A new study uses climate models and fossil distribution to conclude that the woolly mammoth went extinct mainly because of habitat loss due to a warming climate, while hunting was the final straw.
It has been particularly hard to untangle these two potential causes of extinction, as climate change and increased human hunting are linked, the researchers said. When the climate in mammoth lands started to become too warm for the beast, this let humans invade the area. Therefore, the mammoth faced the heat and predation pressure from hunting in the same regions at about the same times.
It had also been argued that, as the mammoth had survived many previous temperature fluctuations, only human hunting that was a new condition severe enough to cause its demise.
David Nogues-Bravo of Spain’s National Natural Sciences Museum and colleagues claim to have settled the debate by using mathematical modelling to separate the two factors.
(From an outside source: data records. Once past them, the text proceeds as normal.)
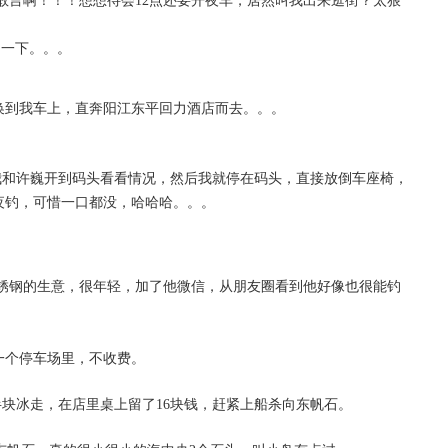
敢言啊！！！想想待会12点还要开夜车，居然叫我出来逛街？太狠
习一下。。。
换到我车上，直奔阳江东平回力酒店而去。。。
我和许巍开到码头看看情况，然后我就停在码头，直接放倒车座椅，
夜钓，可惜一口都没，哈哈哈。。。
。
锈钢的生意，很年轻，加了他微信，从朋友圈看到他好像也很能钓
一个停车场里，不收费。
块冰走，在店里桌上留了16块钱，赶紧上船杀向东帆石。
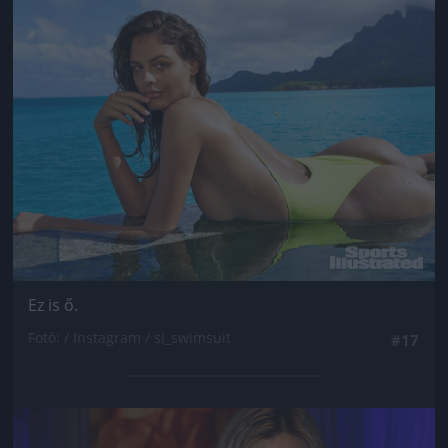
Jön még kép!
Ez is ő.
Fotó: / Instagram / si_swimsuit
#17
Jön még kép!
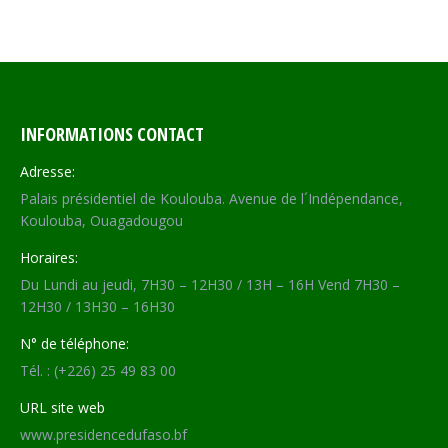
INFORMATIONS CONTACT
Adresse:
Palais présidentiel de Koulouba. Avenue de l´Indépendance,
Koulouba, Ouagadougou
Horaires:
Du Lundi au jeudi, 7H30 – 12H30 / 13H – 16H Vend 7H30 –
12H30 / 13H30 – 16H30
N° de téléphone:
Tél. : (+226) 25 49 83 00
URL site web
www.presidencedufaso.bf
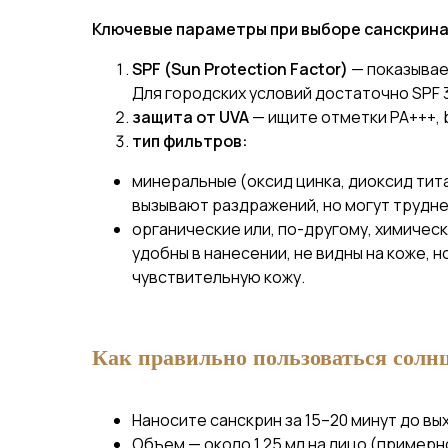
Ключевые параметры при выборе санскрина
SPF (Sun Protection Factor)
— показывае
Для городских условий достаточно SPF 3
защита от UVA
— ищите отметки PA+++, b
тип фильтров:
минеральные (оксид цинка, диоксид тит
вызывают раздражений, но могут трудне
органические или, по-другому, химическ
удобны в нанесении, не видны на коже, 
чувствительную кожу.
Как правильно пользоваться солн
Наносите санскрин за 15–20 минут до вых
Объем — около 1,25 мл на лицо (примерн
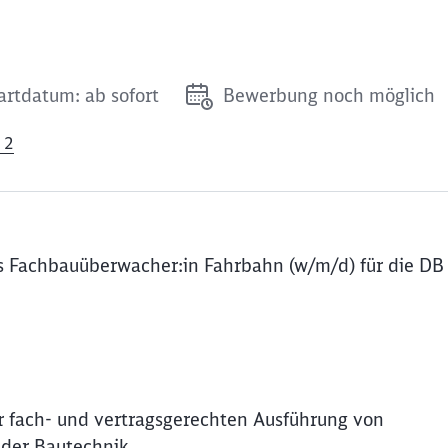
artdatum: ab sofort
Bewerbung noch möglich
 2
s Fachbauüberwacher:in Fahrbahn (w/m/d) für die DB
 fach- und vertragsgerechten Ausführung von
der Bautechnik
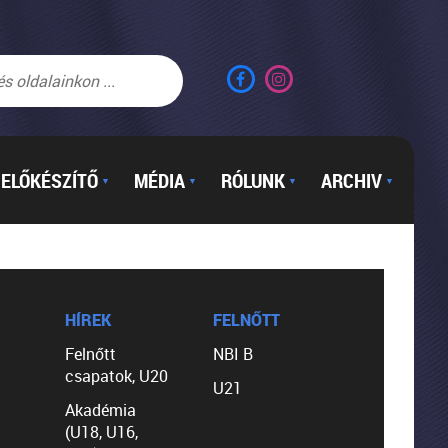
ELŐKÉSZÍTŐ
MÉDIA
RÓLUNK
ARCHIV
▼
▼
▼
▼
HÍREK
FELNŐTT
Felnőtt
NBI B
csapatok, U20
U21
Akadémia
(U18, U16,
They predicted climate and species distribution at five different times in mammoth history—ranging from 126,000 to 6,000 years ago—considering temperature and rainfall simulations alongside the age and locations of fossils.
The results show that the mammoth suffered a catastrophic habitat loss, with the species 6,000 years ago relegated to one-tenth of the habitat available to it 42,000 years ago, when glaciers were at their biggest.
In fact, things were much worse for the mammoth even earlier, when high temperatures also restricted its habitat 126,000 years ago, Nogues-Bravo and colleagues argued. At both of these times, the climate-related habitat loss would have forced the species to the brink of extinction, they said. But the nail in the mammoth’s coffin 6,000 years ago was that during the later crisis, the mammoth also faced evolutionarily “modern” humans.
The study is published in this week’s issue of the research journal PLoS Biology.